His words fell on unheeding ears, for Morris was busily engaged in looking around him. He sought features that might possibly belong to James Burke, but Frank seemed to be the only representative of the Emerald Isle present, and Morris proceeded to the restaurant in the rear.
“I suppose he turned him over to Klinger,” he said to himself, while from the vantage of his table he saw Frank Walsh buy cigars and pass out into the street in company with another drummer not of Irish extraction.
He finished his lunch without appetite, and when he reentered the store Abe walked forward to greet him.
“Well, Mawruss,” he said, “I seen Sol Klinger coming down the street a few minutes ago, so I kinder naturally just stood out on the sidewalk till he comes past, Mawruss. I saw he ain’t looking any too pleased, so I asked him what’s the trouble; and he says, nothing, only that Frank Walsh, what they got it for a drummer, eats ’em up with expenses. So I says, How so? And he says, this here Walsh has a customer by the name of Burke come to town, and the first thing you know, he spends it three dollars for a cab for Burke, and five dollars for lunch for Burke, and also ten dollars for two tickets for a show for Burke, before this here Burke is in town two hours already. Klinger looked pretty sore about it, Mawruss.”
“What show is he taking Burke to?” Morris asked.
“It ain’t a show exactly,” Abe replied hastily; “it’s a prize-fight.”
“A fight!” Morris cried. “That’s an idea, ain’t it?—to take a customer to a fight.”
“I know it, Mawruss,” Abe rejoined, “but you got to remember that the customer’s name is also Burke.
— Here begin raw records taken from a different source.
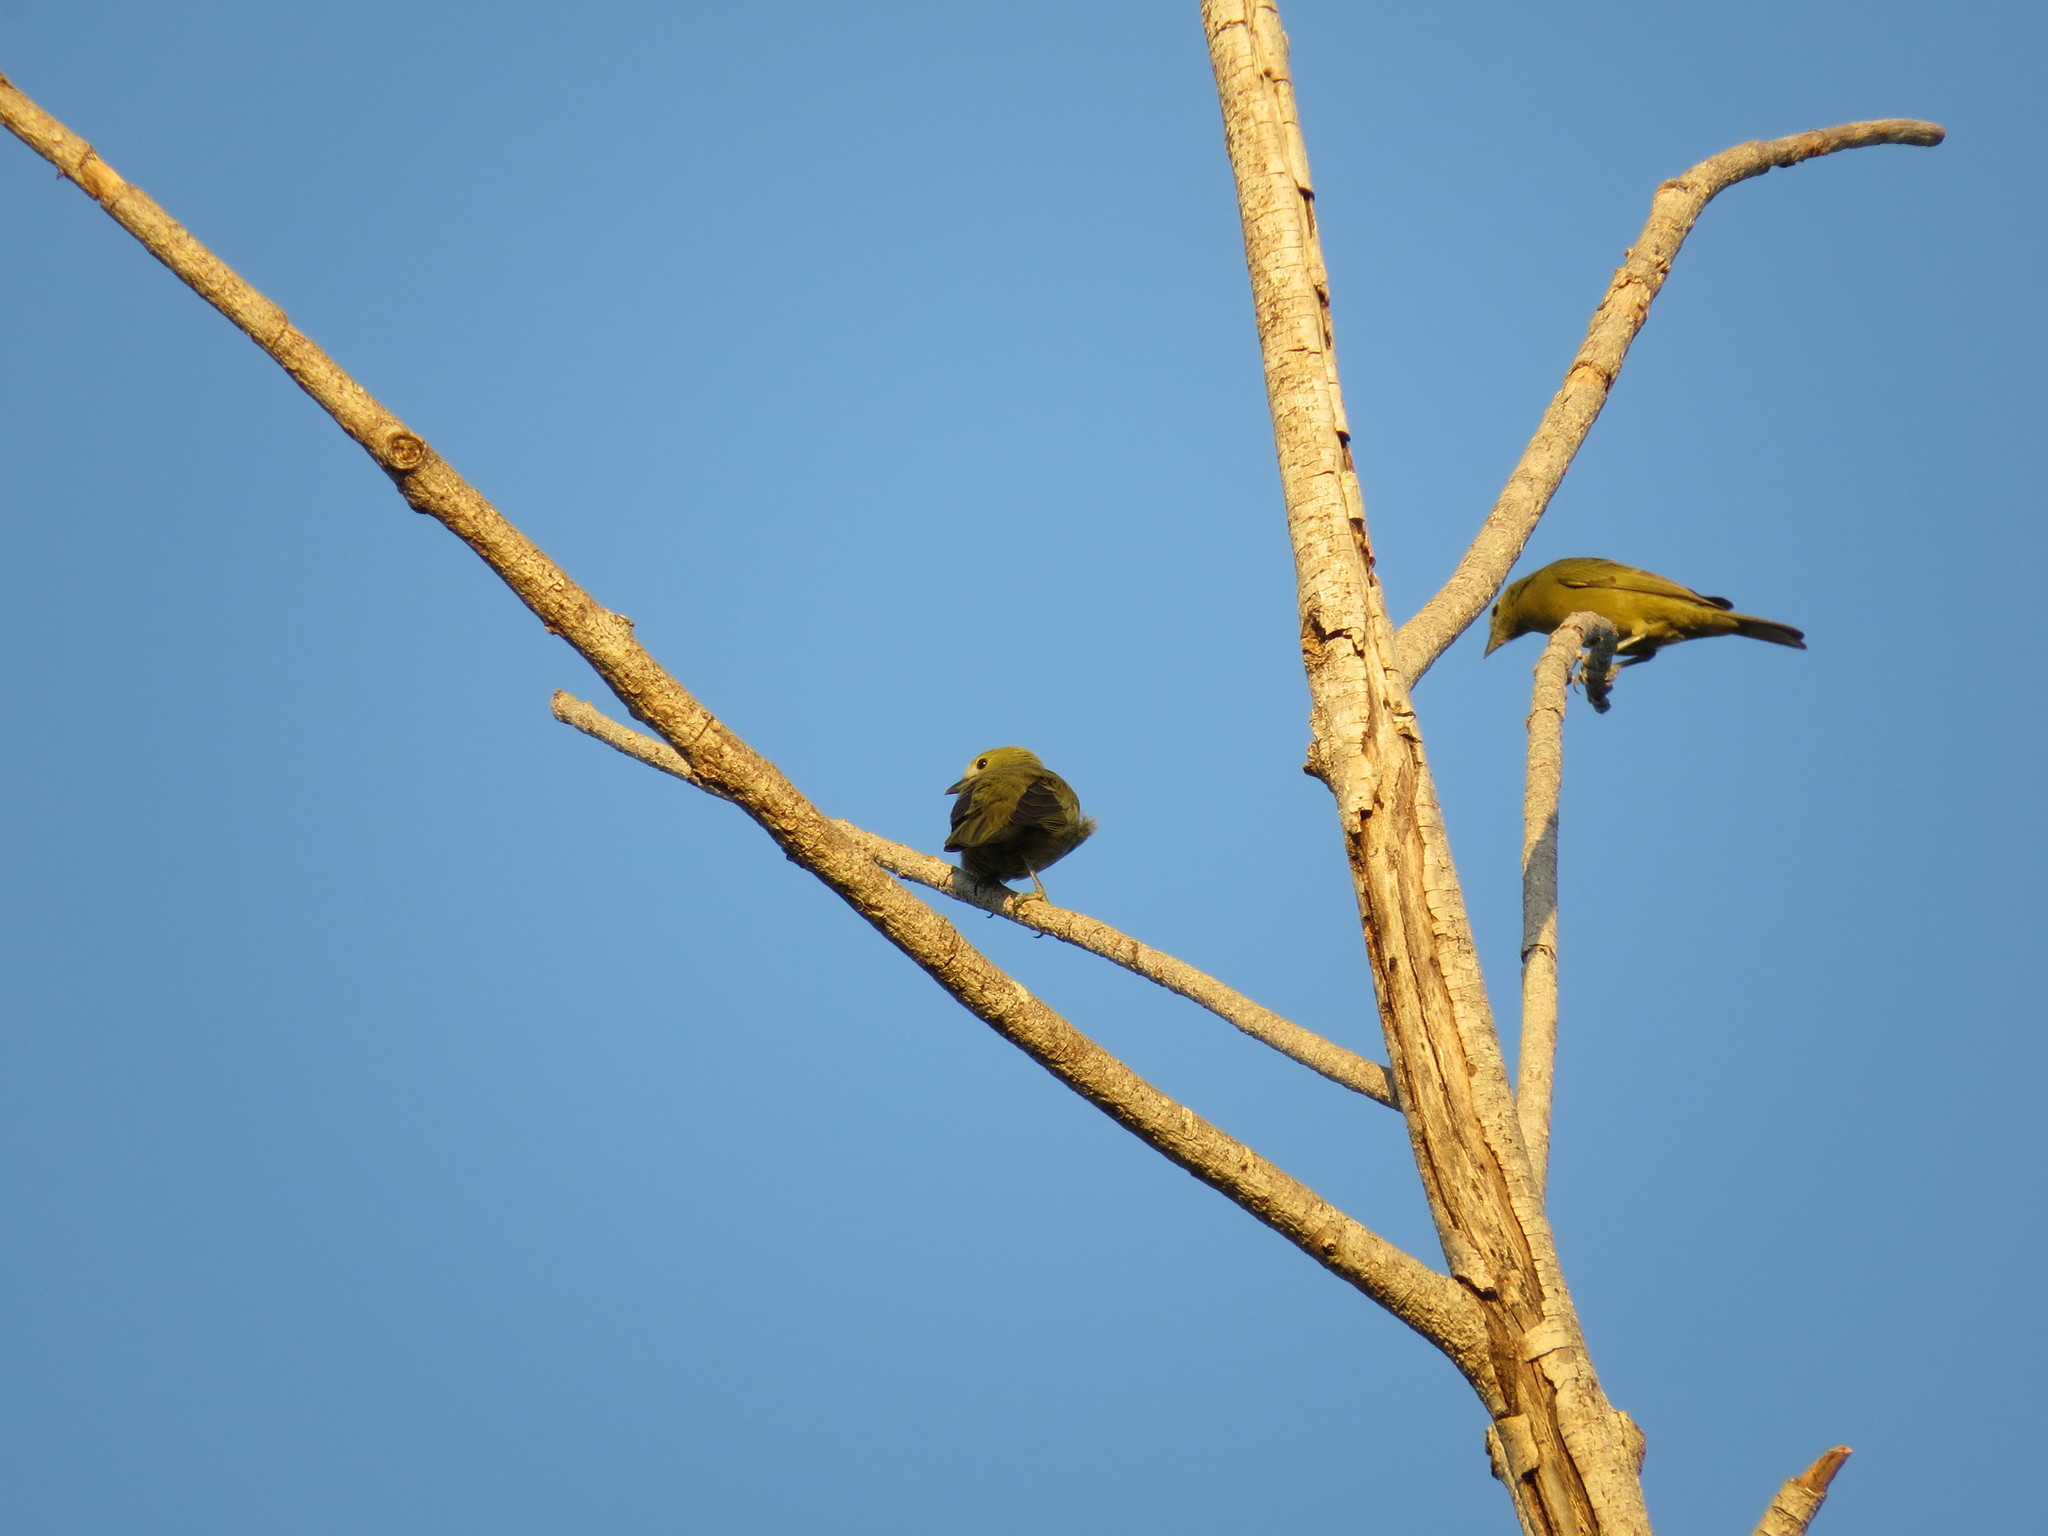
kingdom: Animalia
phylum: Chordata
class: Aves
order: Passeriformes
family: Thraupidae
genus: Thraupis
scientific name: Thraupis palmarum
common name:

What for a show did you buy it tickets for?”
Morris blushed. “Travvy-ayter,” he murmured.
“Travvy-ayter!” Abe replied. “Why, that’s an opera, ain’t it?”
Morris nodded. He had intended to combine business with pleasure by taking Burke to hear Tetrazzini.
“Well, you got your idees, too, Mawruss,” Abe continued; “and I don’t know that they’re much better as this here Walsh’s idees.”
“Ain’t they, Abe?” Morris replied. “Well, maybe they ain’t, Abe. But just because I got a loafer for a customer ain’t no reason why I should be a loafer myself, Abe.”
“Must you take a customer to a show, Mawruss?” Abe rejoined. “Is there a law compelling it, Mawruss?”